Граф жестко ответствовал, что «нездоров и кроме того не интересуется тем, что имеет ему сказать» вышеозначенный Маргулис, «тем более, что всякую вещь можно высказать письменно или, по крайней мере, о чем идет речь».

Псаломщик в слободе Прогорелой Богучарского уезда Воронежской губ. М.Я. Петров (1881 г.р.) критически относился к духовенству и мечтал стать народным учителем. 22 сентября 1907 г. он написал графу письмо, в котором были такие строки: «Пока существует духовная каста, она должна же жить. Как, по-вашему, она должна поступать, чтобы не ошибиться в движении (и быть) наравне с остальным мыслящим человечеством?»
Секретарь графа Н.Н. Гусев ответил ему, что «духовная каста» совсем не должна существовать, и послал ему книгу своего шефа «Обращение к духовенству», написать которую не хватило бы духу у иного атеиста.
К ответу Гусева граф сделал приписку: «Посылаю вам эту книгу и письмо любя и прошу, надеюсь, что вы примете их так же.
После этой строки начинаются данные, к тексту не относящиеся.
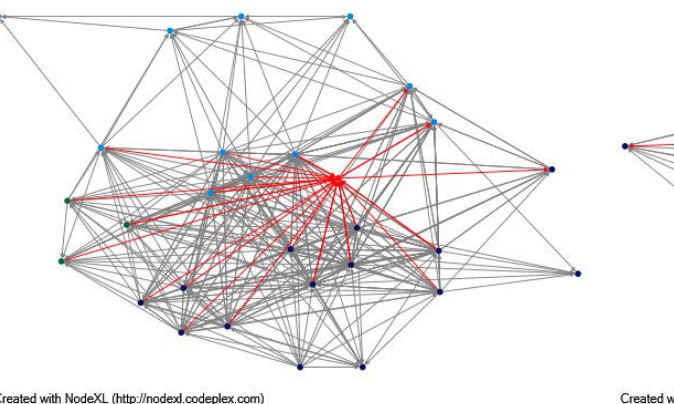
Figure 3b. An egocentric network of “gradually mastering member” becoming a “recognized member” (final four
Лев Толстой».

Личный врач и «внештатный секретарь» графа Д. Маковицкий сделал 25 сентября 1908 г. такую запись: «За обедом Л. Н. о том, сколько писем получает со стихотворениями, с просьбами о помощи, от желающих поступить на курсы, чтобы, получив образование, быть полезными народу. Л. Н. хочет одному ответить, что дело в ином: в желании сделаться барином».
Барства в окружающих граф не любил и однажды начертал на конверте очередного письма строгую резолюцию: «Учение в в(ысшем) у(чебном) з(аведении) считаю вредным».

Разумеется, недалеких, отчаявшихся людей, искавших душевного успокоения было немало во все времена. Можно сказать, что граф не несет ответственности за своих корреспондентов, однако верно и другое: ни Пушкину, ни Гоголю, ни Достоевскому письма такого рода не писались. И едва ли кому могло прийти в голову просить научить жизни И.А. Гончарова или В.И. Даля. В общем, подобное тянулось к подобному.
Приходили графу письма и от священнослужителей. Так, 24 марта 1910 г. к нему обратился священник И. Мелиссов из Тобольской губ.
«Нынче письмо от священника, - говорил за обедом граф с явным удовольствием на лице. - Мне всегда приятно. Просит Евангелие, пишет: “Есть в народе потребность в ваших взглядах”.

«Посылаю Вам книгу, составленную мною для детей и малограмотных людей “Учение Христа” - отписывало священнику его сиятельство. К сожалению, оно запрещено: не за то, что там сказано, а за то, что там не сказано.
Мне очень приятно быть в общении с Вами. С совершенным уважением Лев Толстой».

То, что за разъяснением Евангелия священник обращался к богохульнику Толстому, самолично правившему Новый завет по своему разумению, было сигналом общественного бедствия. Лишь наивный человек, вроде того фабричного, что был упомянут Софьей Андреевной в ее дневниках, мог спросить графа: «А что, Лев Николаевич, вы примерно думаете о втором пришествии Господа нашего Иисуса Христа?»
Сама же слава графа стала приобретать скандальный характер, хотя ответственность за это лежит не только на графе, но и на задававшей всему тон «прогрессивной общественности».

Весьма показательным в этом отношении стал инцидент на вечере в честь писателя П. Боборыкина, состоявшемся в Тенишевском зале театра «Комедия и драма» на Моховой.

Знакомый графа, неоднократно бывавший в Ясной Поляне известный либеральный публицист Гр. Градовский, сообщил на нем о бесследном исчезновении Льва Толстого из Ясной Поляны и предложил «почтить этот факт вставанием».

«Многочисленная публика встала, как один человек и, - как свидетельствует корреспондент газеты “Утро России”, - покрыла слова маститого публициста громовыми рукоплесканиями».

Чему они рукоплескали?

Бесследному исчезновению графа?

А ведь Градовский всего-то и просил, как «почтить этот факт вставанием», что делается, как правило, в случаях кончины. Но ведь сообщения о смерти не было: сообщалось лишь о том, что граф «бесследно исчез».

Так чему же было в таком случае «громогласно рукоплескать»?

То было сущее безумие.

Уход Толстого превращался из трагедии в «инормповод».